La muerte es uno de los temas más presentes en la vida. ¿Paradójico? Ciertamente lo es. Pero, ¿no lo es, acaso, casi todo en la vida? Desde que nacemos, estamos predestinados al óbito. A unos, les llega antes. Y a otros, después. Pero todos acabamos palmando. El cuándo, el cómo, el porqué y el dónde son detalles nimios que -si lo miramos con cierta perspectiva- acaban importando, únicamente, a nuestro círculo familiar y de amistades. Siendo así y todo, desde pequeños vivimos obsesionados con el hecho de que, algún día, todo aquello que amamos quedará reducidos a un puñadito de polvo.

Es cierto que la literatura, la pintura, la música, y otras formas de expresión artística, tampoco ayudan a distraer ese pensamiento de que todo puede acabar cualquier día.
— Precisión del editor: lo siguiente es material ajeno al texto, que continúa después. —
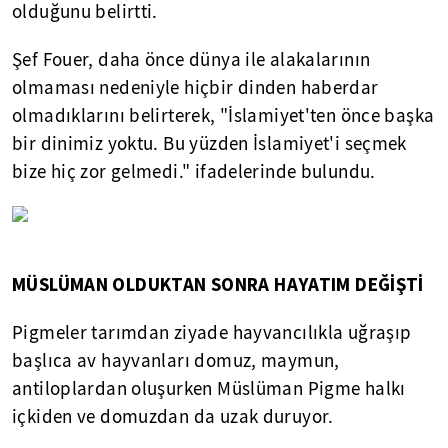
olduğunu belirtti.
Şef Fouer, daha önce dünya ile alakalarının
olmaması nedeniyle hiçbir dinden haberdar
olmadıklarını belirterek, "İslamiyet'ten önce başka
bir dinimiz yoktu. Bu yüzden İslamiyet'i seçmek
bize hiç zor gelmedi." ifadelerinde bulundu.
MÜSLÜMAN OLDUKTAN SONRA HAYATIM DEĞİŞTİ
Pigmeler tarımdan ziyade hayvancılıkla uğraşıp
başlıca av hayvanları domuz, maymun,
antiloplardan oluşurken Müslüman Pigme halkı
içkiden ve domuzdan da uzak duruyor.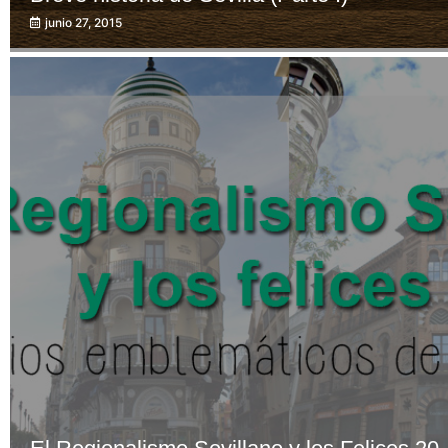
junio 27, 2015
Pero no es menos verídico que lo profundo del arte, y de la realidad humana que lo sustenta, quedan, habitualmente, oscurecidos por el modo en que se aborda la muerte en los medios de comunicación, y, especialmente, en la televisión e internet, donde, trivializándola, se le resta parte de la fuerza e influencia que tiene sobre nuestra existencia. La política, que es una obra humana, y, por tanto, no ajena a las miserias y grandezas de lo que somos, también tiene que ver con la muerte.
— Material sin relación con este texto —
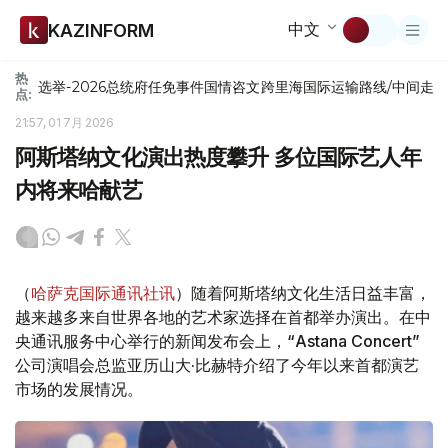
中文
KAZINFORM
热
选举-2026
总统府
任免
事件
国情咨文
跨里海国际运输路线/中间走
点:
21:57, 01 7月 2026
阿斯塔纳文化演出热度攀升 多位国际艺人年
内将来哈献艺
（
哈萨克国际通讯社讯
）随着阿斯塔纳文化生活日益丰富，
越来越多来自世界各地的艺术家选择在首都举办演出。在中
央通讯服务中心举行的新闻发布会上，“Astana Concert”
公司演唱会总监亚历山大·比赫特介绍了今年以来首都演艺
市场的发展情况。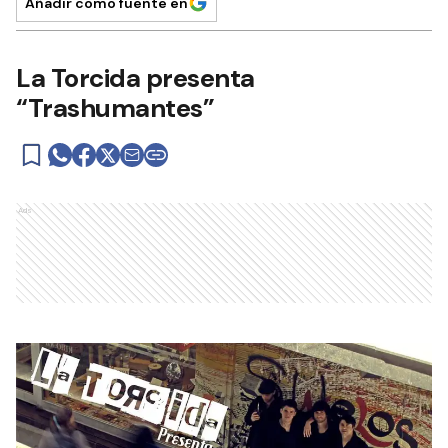
Añadir como fuente en
La Torcida presenta
“Trashumantes”
Ads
A veces, son el terrorismo, la guerra o un accidente los que la desencadenan. Y otras, simplemente, una enfermedad o un fallo orgánico, que quiebran la salud de quien ejerce la labor política. Estas últimas muertes, no suelen ensuciarse con discusiones, debates, ni polémicas. Habitualmente, se rinden respetos al fallecido, al tiempo que se transmiten las condolencias a unos familiares, amigos y compañeros que suelen homenajear al fallecido destacando sus cualidades y virtudes. La semana pasada, por desgracia, podíamos comprobar cómo algunos parlamentarios transgredían esas normas cívicas no escritas, instaurando un modo de hacer política, que bien podría llamarse ‘necropolítica’, y definirse como «capacidad de utilizar cadáveres para reivindicarse a uno mismo». Ese modo de hacer política tiene un aroma fétido, y no debería de haberse manifestado en uno de los templos de la democracia. Porque la divergencia ideológica no habría de estar reñida con la humanidad.